* _PROBLEM REQUIREMENTS_:
Below are some entries. Copy each line in them that holds "However".

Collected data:

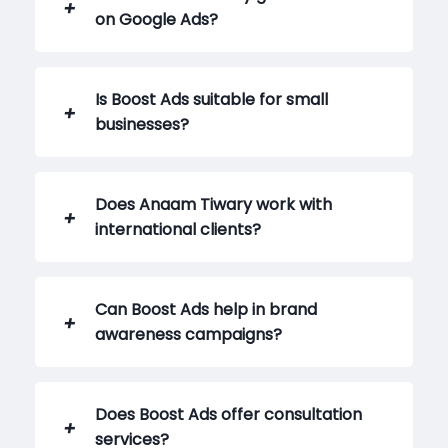
on Google Ads?
Is Boost Ads suitable for small
businesses?
Does Anaam Tiwary work with
international clients?
Can Boost Ads help in brand
awareness campaigns?
Does Boost Ads offer consultation
services?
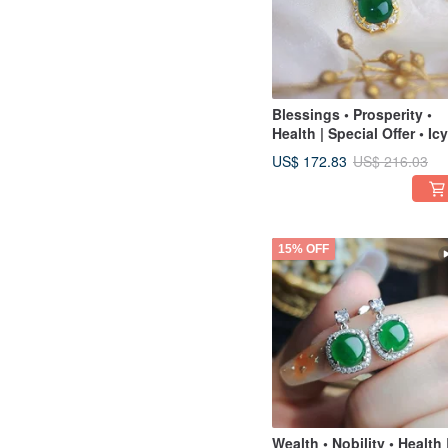
Blessings • Prosperity •
Health | Special Offer • Icy
Green Gourd 16.6mm |
US$ 172.83
US$ 216.03
Grade A Jadeite Sterling
Silver Exquisite Pendant
15% OFF
Wealth • Nobility • Health 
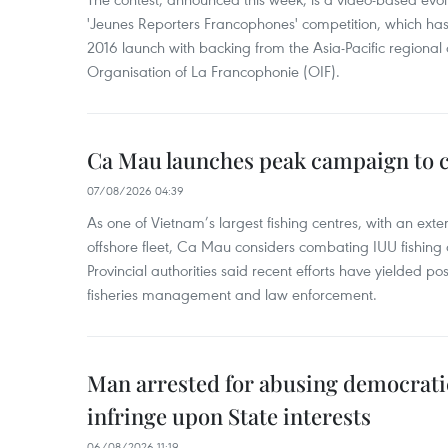
'Jeunes Reporters Francophones' competition, which has r
2016 launch with backing from the Asia-Pacific regional o
Organisation of La Francophonie (OIF).
Ca Mau launches peak campaign to 
07/08/2026 04:39
As one of Vietnam’s largest fishing centres, with an exte
offshore fleet, Ca Mau considers combating IUU fishing a t
Provincial authorities said recent efforts have yielded posit
fisheries management and law enforcement.
Man arrested for abusing democrati
infringe upon State interests
06/08/2026 11:19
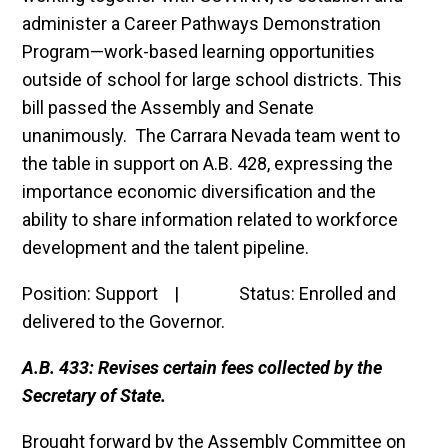
administer a Career Pathways Demonstration
Program—work-based learning opportunities
outside of school for large school districts. This
bill passed the Assembly and Senate
unanimously. The Carrara Nevada team went to
the table in support on A.B. 428, expressing the
importance economic diversification and the
ability to share information related to workforce
development and the talent pipeline.
Position: Support | Status: Enrolled and
delivered to the Governor.
A.B. 433: Revises certain fees collected by the
Secretary of State.
Brought forward by the Assembly Committee on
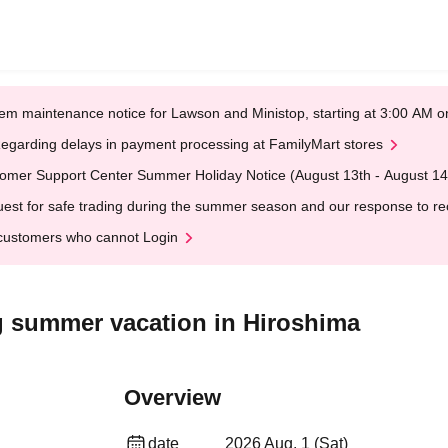
em maintenance notice for Lawson and Ministop, starting at 3:00 AM
egarding delays in payment processing at FamilyMart stores
omer Support Center Summer Holiday Notice (August 13th - August 14
est for safe trading during the summer season and our response to rece
customers who cannot Login
ng summer vacation in Hiroshima
Overview
date
2026 Aug. 1 (Sat)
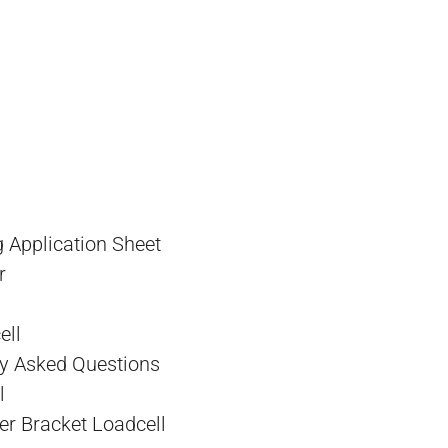
 Application Sheet
r
l
ell
y Asked Questions
l
r Bracket Loadcell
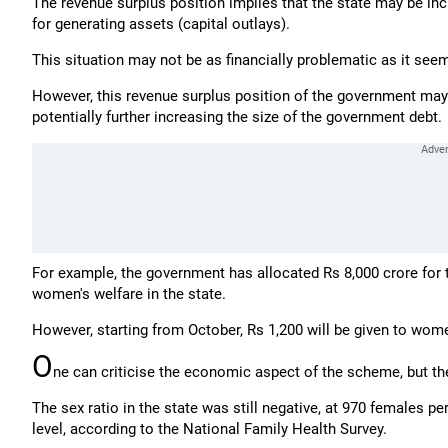
The revenue surplus position implies that the state may be inc
for generating assets (capital outlays).
This situation may not be as financially problematic as it see
However, this revenue surplus position of the government may
potentially further increasing the size of the government debt.
For example, the government has allocated Rs 8,000 crore for
women's welfare in the state.
However, starting from October, Rs 1,200 will be given to wome
O
ne can criticise the economic aspect of the scheme, but t
The sex ratio in the state was still negative, at 970 females pe
level, according to the National Family Health Survey.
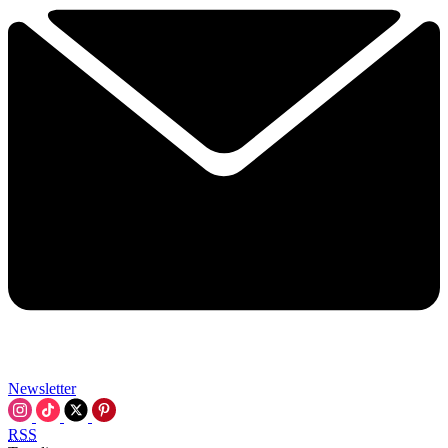
Newsletter
RSS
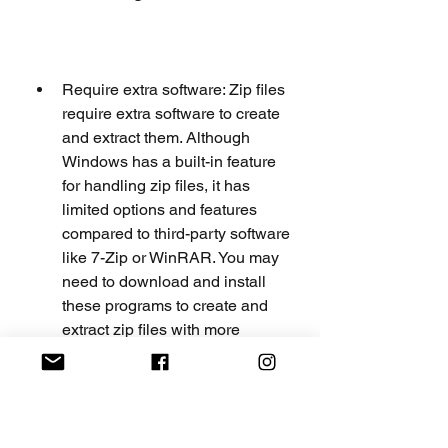
Require extra software: Zip files 
require extra software to create 
and extract them. Although 
Windows has a built-in feature 
for handling zip files, it has 
limited options and features 
compared to third-party software 
like 7-Zip or WinRAR. You may 
need to download and install 
these programs to create and 
extract zip files with more 
features and options. You may 
also need to make sure that the 
recipient of your zip file has the 
same or compatible software to 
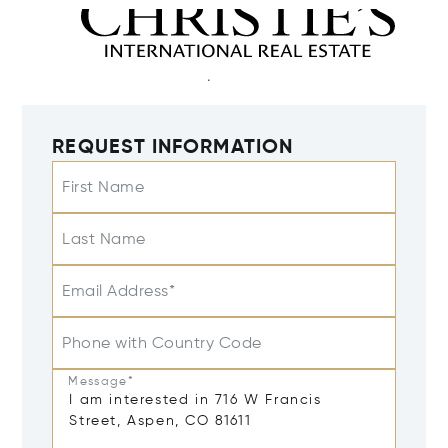
REQUEST INFORMATION
First Name
Last Name
Email Address*
Phone with Country Code
Message*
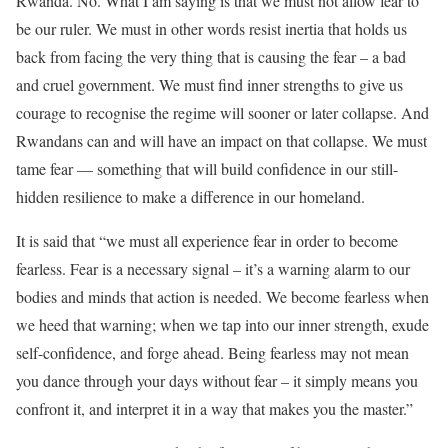
Rwanda. No. What I am saying is that we must not allow fear to
be our ruler. We must in other words resist inertia that holds us
back from facing the very thing that is causing the fear – a bad
and cruel government. We must find inner strengths to give us
courage to recognise the regime will sooner or later collapse. And
Rwandans can and will have an impact on that collapse. We must
tame fear — something that will build confidence in our still-
hidden resilience to make a difference in our homeland.
It is said that “we must all experience fear in order to become
fearless. Fear is a necessary signal – it’s a warning alarm to our
bodies and minds that action is needed. We become fearless when
we heed that warning; when we tap into our inner strength, exude
self-confidence, and forge ahead. Being fearless may not mean
you dance through your days without fear – it simply means you
confront it, and interpret it in a way that makes you the master.”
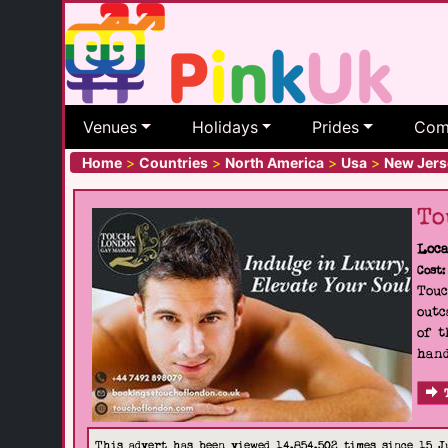
Venues
Holidays
Prides
Com
Home
>
Countries
>
North America
>
Usa
>
New Jers
To
Loca
Cost:
Touc
outc
of t
hand
This advert has been viewed 14,854,502 times since 15 J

* _RESPONSE AREA_:
However, this revenue surplus position of the government may
However, starting from October, Rs 1,200 will be given to wome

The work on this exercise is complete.